Fancy Man (15-8 joint-favourite) was also travelling well as Surprise Exhibit, River Alwen and Desert History set the pace.
The Richard Hannon-trained colt quickened nicely to hit the front over a furlong out and cross the line three and a quarter lengths clear of the other joint-favourite, Alenquer, to give Moore his 50th success of the season.
“He’s a proper horse. I like him an awful lot,” said Moore.
“He’s a lovely, big, strong horse out a Galileo mare.”
Jim Goldie is dreaming of next year’s Melbourne Cup for Euchen Glen after his versatile seven-year-old landed his fist success since July 2018 in the Betfair Exchange Old Borough Cup Handicap.
Effective at distances from a mile and a quarter to two miles, Euchen Glen ground it out from Dark Jedi over a mile and three-quarters.
Euchen Glen (14-1) enjoyed the strong gallop set by Glencadam Glory and Dark Jedi and was produced by Paul Mulrennan at the business end to prevail by a length and a quarter.
Euchen Glen had been off the best part of two years with a tendon injury until returning at Doncaster in June.
“He ran a blinder in the Ebor (when fifth) and the handicapper was generous enough to drop us a pound which was quite handy,” said Goldie.
“The race set up quite well.
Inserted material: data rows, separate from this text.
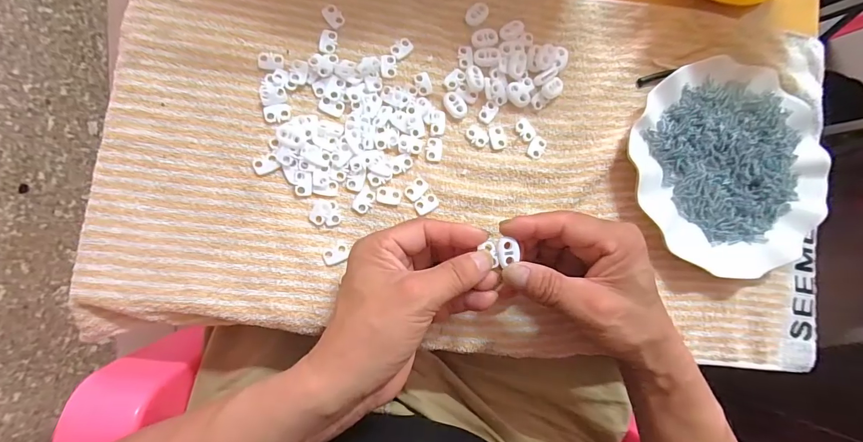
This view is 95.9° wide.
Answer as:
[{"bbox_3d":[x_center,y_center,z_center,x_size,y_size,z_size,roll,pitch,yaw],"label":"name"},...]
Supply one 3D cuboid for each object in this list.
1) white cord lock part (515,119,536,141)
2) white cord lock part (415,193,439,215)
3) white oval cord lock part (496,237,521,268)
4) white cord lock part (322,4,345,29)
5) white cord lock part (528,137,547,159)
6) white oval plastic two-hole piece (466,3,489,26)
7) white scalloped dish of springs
[{"bbox_3d":[0.078,-0.075,0.321,0.013,0.004,0.018,-41,93,-9],"label":"white cord lock part"},{"bbox_3d":[-0.003,-0.014,0.302,0.018,0.004,0.012,-31,91,-10],"label":"white cord lock part"},{"bbox_3d":[0.052,0.020,0.262,0.014,0.004,0.018,-10,88,-9],"label":"white oval cord lock part"},{"bbox_3d":[-0.077,-0.160,0.303,0.013,0.004,0.019,-37,92,-9],"label":"white cord lock part"},{"bbox_3d":[0.088,-0.061,0.322,0.012,0.004,0.019,28,82,-6],"label":"white cord lock part"},{"bbox_3d":[0.038,-0.171,0.322,0.014,0.004,0.021,40,81,-4],"label":"white oval plastic two-hole piece"},{"bbox_3d":[0.265,-0.054,0.339,0.189,0.019,0.180,1,86,-9],"label":"white scalloped dish of springs"}]

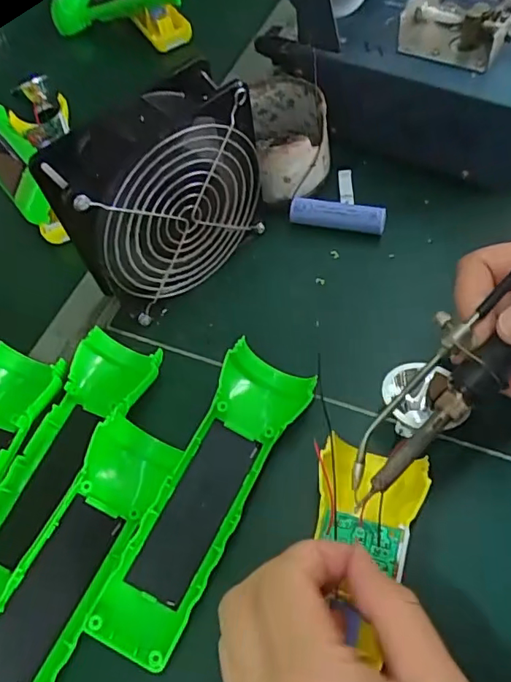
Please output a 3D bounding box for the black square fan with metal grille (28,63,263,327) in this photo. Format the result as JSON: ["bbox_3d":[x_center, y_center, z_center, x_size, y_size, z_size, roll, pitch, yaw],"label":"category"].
[{"bbox_3d":[-0.054,-0.082,0.323,0.122,0.119,0.050,-36,59,-14],"label":"black square fan with metal grille"}]

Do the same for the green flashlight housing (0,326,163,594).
[{"bbox_3d":[-0.108,0.059,0.283,0.049,0.032,0.167,17,62,20],"label":"green flashlight housing"}]

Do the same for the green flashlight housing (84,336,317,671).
[{"bbox_3d":[-0.025,0.075,0.272,0.045,0.028,0.160,25,63,17],"label":"green flashlight housing"}]

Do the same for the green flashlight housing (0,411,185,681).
[{"bbox_3d":[-0.092,0.114,0.257,0.043,0.033,0.161,19,62,14],"label":"green flashlight housing"}]

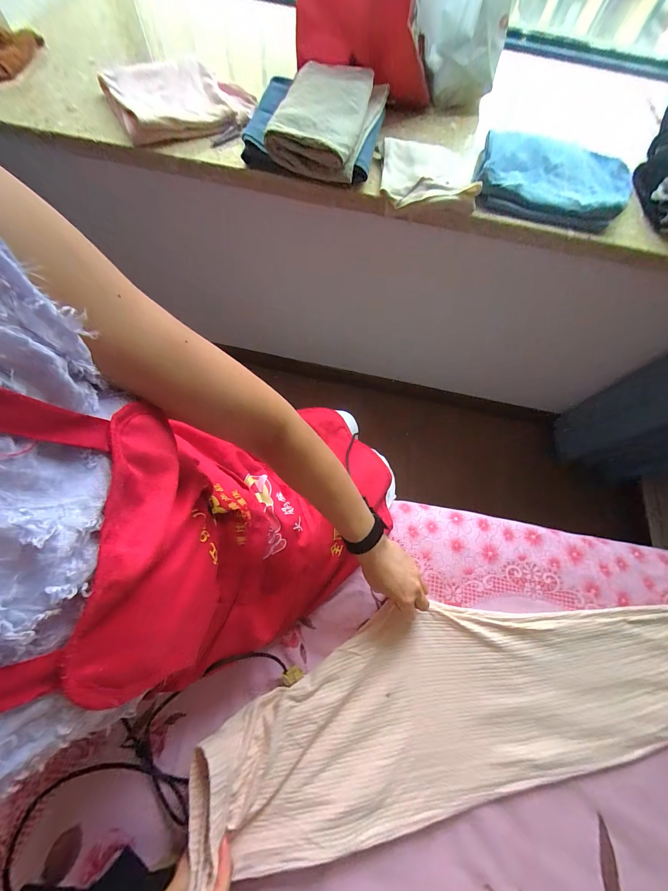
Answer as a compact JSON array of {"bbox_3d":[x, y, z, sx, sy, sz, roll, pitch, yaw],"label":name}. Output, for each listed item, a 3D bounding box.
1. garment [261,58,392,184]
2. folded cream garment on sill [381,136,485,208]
[{"bbox_3d":[-0.018,-0.590,0.579,0.179,0.116,0.190,15,70,4],"label":"garment"},{"bbox_3d":[0.180,-0.514,0.598,0.180,0.051,0.127,5,70,-2],"label":"folded cream garment on sill"}]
There was plenty of pace and Paul decided to drop in and wait. It was a brilliant ride by Paul.
“He gets on well with him. It was unfortunate he missed his John Smith’s Cup win (in 2018) because he got injured the week before. Both have come back from injury. It’s great to see the horse back as good as ever. He’s as good as you get.
“He might be a Melbourne cup horse next year if we can keep him sound.”
Goldie added: “He’ll get a hike for that. He’s heading for the Doonside Cup at Ayr in a fortnight. Whether I can get the owners to supplement him for Ascot (on Champions Day), I don’t know, but Stradivarius is in that.”
Favorite Moon (9-4) relished the testing conditions to run out a facile winner of the Best Odds On The Betfair Exchange Handicap under Andrea Atzeni.
The William Haggas-trained gelding had disappointed when sent off favourite for the Melrose Handicap at York, but showed his true colours when bounding clear in the final furlong to beat his stablemate Midrarr by eight and a half lengths.
“He settled well and did it really nicely. He loves that ground, I think it’s quite important to him. He’s going the right way,” said Maureen Haggas, assistant to her husband.